▸ Exercise data
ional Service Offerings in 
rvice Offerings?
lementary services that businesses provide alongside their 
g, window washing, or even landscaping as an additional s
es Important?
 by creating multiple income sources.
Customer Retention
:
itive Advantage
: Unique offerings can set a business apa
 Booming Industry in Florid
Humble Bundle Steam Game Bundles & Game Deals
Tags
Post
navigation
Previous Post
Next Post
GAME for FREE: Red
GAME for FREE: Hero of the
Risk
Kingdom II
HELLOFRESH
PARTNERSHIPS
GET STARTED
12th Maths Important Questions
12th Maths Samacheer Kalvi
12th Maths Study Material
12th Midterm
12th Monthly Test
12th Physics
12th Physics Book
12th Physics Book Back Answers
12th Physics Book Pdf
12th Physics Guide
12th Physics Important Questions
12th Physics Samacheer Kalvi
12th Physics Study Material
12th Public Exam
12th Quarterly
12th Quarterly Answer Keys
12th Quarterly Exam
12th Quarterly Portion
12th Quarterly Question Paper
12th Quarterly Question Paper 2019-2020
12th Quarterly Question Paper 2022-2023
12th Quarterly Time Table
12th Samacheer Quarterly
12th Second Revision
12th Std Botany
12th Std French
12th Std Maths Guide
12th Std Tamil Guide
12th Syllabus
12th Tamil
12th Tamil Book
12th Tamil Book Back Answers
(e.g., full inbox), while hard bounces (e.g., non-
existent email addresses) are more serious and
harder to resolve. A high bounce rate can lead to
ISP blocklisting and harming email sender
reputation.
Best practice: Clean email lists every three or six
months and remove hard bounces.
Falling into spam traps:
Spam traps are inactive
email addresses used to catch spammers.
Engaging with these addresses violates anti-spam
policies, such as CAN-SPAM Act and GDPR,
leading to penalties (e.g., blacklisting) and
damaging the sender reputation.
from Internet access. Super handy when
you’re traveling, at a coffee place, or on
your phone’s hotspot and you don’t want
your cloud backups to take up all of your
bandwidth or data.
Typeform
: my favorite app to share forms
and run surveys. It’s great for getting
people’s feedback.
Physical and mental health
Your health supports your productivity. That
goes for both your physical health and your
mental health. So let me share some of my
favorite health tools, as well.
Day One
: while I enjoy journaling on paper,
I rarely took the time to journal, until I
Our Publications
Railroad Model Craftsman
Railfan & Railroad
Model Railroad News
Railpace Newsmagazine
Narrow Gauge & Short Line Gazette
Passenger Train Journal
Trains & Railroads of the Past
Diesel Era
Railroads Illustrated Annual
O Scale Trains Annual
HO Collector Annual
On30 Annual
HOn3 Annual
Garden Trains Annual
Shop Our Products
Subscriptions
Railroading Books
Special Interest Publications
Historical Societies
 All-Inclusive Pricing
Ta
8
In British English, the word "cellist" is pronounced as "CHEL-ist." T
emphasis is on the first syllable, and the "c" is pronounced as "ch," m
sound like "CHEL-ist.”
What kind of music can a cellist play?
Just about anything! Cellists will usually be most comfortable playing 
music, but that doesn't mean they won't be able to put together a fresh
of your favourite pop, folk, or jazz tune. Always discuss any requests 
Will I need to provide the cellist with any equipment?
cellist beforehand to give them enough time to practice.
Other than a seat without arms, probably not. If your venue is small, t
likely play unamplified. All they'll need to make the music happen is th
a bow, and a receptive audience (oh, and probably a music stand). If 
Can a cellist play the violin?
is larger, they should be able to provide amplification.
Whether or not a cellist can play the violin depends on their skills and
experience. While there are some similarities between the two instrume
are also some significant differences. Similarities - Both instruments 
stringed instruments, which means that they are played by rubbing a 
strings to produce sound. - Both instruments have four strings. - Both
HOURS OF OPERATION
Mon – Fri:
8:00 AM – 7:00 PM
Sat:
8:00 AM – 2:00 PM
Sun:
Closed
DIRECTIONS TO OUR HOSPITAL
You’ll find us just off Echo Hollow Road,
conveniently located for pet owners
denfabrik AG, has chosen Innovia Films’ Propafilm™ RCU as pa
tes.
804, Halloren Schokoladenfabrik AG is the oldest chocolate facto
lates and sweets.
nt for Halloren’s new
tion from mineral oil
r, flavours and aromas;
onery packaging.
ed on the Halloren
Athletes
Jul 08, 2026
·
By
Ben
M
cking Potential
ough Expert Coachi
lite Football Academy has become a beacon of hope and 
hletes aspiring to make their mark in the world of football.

▸ Task to carry out
Above are the records; restate each one exactly.

▸ Reply to the exercise
ional Service Offerings in 
rvice Offerings?
lementary services that businesses provide alongside their 
g, window washing, or even landscaping as an additional s
es Important?
 by creating multiple income sources.
Customer Retention
:
itive Advantage
: Unique offerings can set a business apa
 Booming Industry in Florid
Humble Bundle Steam Game Bundles & Game Deals
Tags
Post
navigation
Previous Post
Next Post
GAME for FREE: Red
GAME for FREE: Hero of the
Risk
Kingdom II
HELLOFRESH
PARTNERSHIPS
GET STARTED
12th Maths Important Questions
12th Maths Samacheer Kalvi
12th Maths Study Material
12th Midterm
12th Monthly Test
12th Physics
12th Physics Book
12th Physics Book Back Answers
12th Physics Book Pdf
12th Physics Guide
12th Physics Important Questions
12th Physics Samacheer Kalvi
12th Physics Study Material
12th Public Exam
12th Quarterly
12th Quarterly Answer Keys
12th Quarterly Exam
12th Quarterly Portion
12th Quarterly Question Paper
12th Quarterly Question Paper 2019-2020
12th Quarterly Question Paper 2022-2023
12th Quarterly Time Table
12th Samacheer Quarterly
12th Second Revision
12th Std Botany
12th Std French
12th Std Maths Guide
12th Std Tamil Guide
12th Syllabus
12th Tamil
12th Tamil Book
12th Tamil Book Back Answers
(e.g., full inbox), while hard bounces (e.g., non-
existent email addresses) are more serious and
harder to resolve. A high bounce rate can lead to
ISP blocklisting and harming email sender
reputation.
Best practice: Clean email lists every three or six
months and remove hard bounces.
Falling into spam traps:
Spam traps are inactive
email addresses used to catch spammers.
Engaging with these addresses violates anti-spam
policies, such as CAN-SPAM Act and GDPR,
leading to penalties (e.g., blacklisting) and
damaging the sender reputation.
from Internet access. Super handy when
you’re traveling, at a coffee place, or on
your phone’s hotspot and you don’t want
your cloud backups to take up all of your
bandwidth or data.
Typeform
: my favorite app to share forms
and run surveys. It’s great for getting
people’s feedback.
Physical and mental health
Your health supports your productivity. That
goes for both your physical health and your
mental health. So let me share some of my
favorite health tools, as well.
Day One
: while I enjoy journaling on paper,
I rarely took the time to journal, until I
Our Publications
Railroad Model Craftsman
Railfan & Railroad
Model Railroad News
Railpace Newsmagazine
Narrow Gauge & Short Line Gazette
Passenger Train Journal
Trains & Railroads of the Past
Diesel Era
Railroads Illustrated Annual
O Scale Trains Annual
HO Collector Annual
On30 Annual
HOn3 Annual
Garden Trains Annual
Shop Our Products
Subscriptions
Railroading Books
Special Interest Publications
Historical Societies
 All-Inclusive Pricing
Ta
8
In British English, the word "cellist" is pronounced as "CHEL-ist." T
emphasis is on the first syllable, and the "c" is pronounced as "ch," m
sound like "CHEL-ist.”
What kind of music can a cellist play?
Just about anything! Cellists will usually be most comfortable playing 
music, but that doesn't mean they won't be able to put together a fresh
of your favourite pop, folk, or jazz tune. Always discuss any requests 
Will I need to provide the cellist with any equipment?
cellist beforehand to give them enough time to practice.
Other than a seat without arms, probably not. If your venue is small, t
likely play unamplified. All they'll need to make the music happen is th
a bow, and a receptive audience (oh, and probably a music stand). If 
Can a cellist play the violin?
is larger, they should be able to provide amplification.
Whether or not a cellist can play the violin depends on their skills and
experience. While there are some similarities between the two instrume
are also some significant differences. Similarities - Both instruments 
stringed instruments, which means that they are played by rubbing a 
strings to produce sound. - Both instruments have four strings. - Both
HOURS OF OPERATION
Mon – Fri:
8:00 AM – 7:00 PM
Sat:
8:00 AM – 2:00 PM
Sun:
Closed
DIRECTIONS TO OUR HOSPITAL
You’ll find us just off Echo Hollow Road,
conveniently located for pet owners
denfabrik AG, has chosen Innovia Films’ Propafilm™ RCU as pa
tes.
804, Halloren Schokoladenfabrik AG is the oldest chocolate facto
lates and sweets.
nt for Halloren’s new
tion from mineral oil
r, flavours and aromas;
onery packaging.
ed on the Halloren
Athletes
Jul 08, 2026
·
By
Ben
M
cking Potential
ough Expert Coachi
lite Football Academy has become a beacon of hope and 
hletes aspiring to make their mark in the world of football.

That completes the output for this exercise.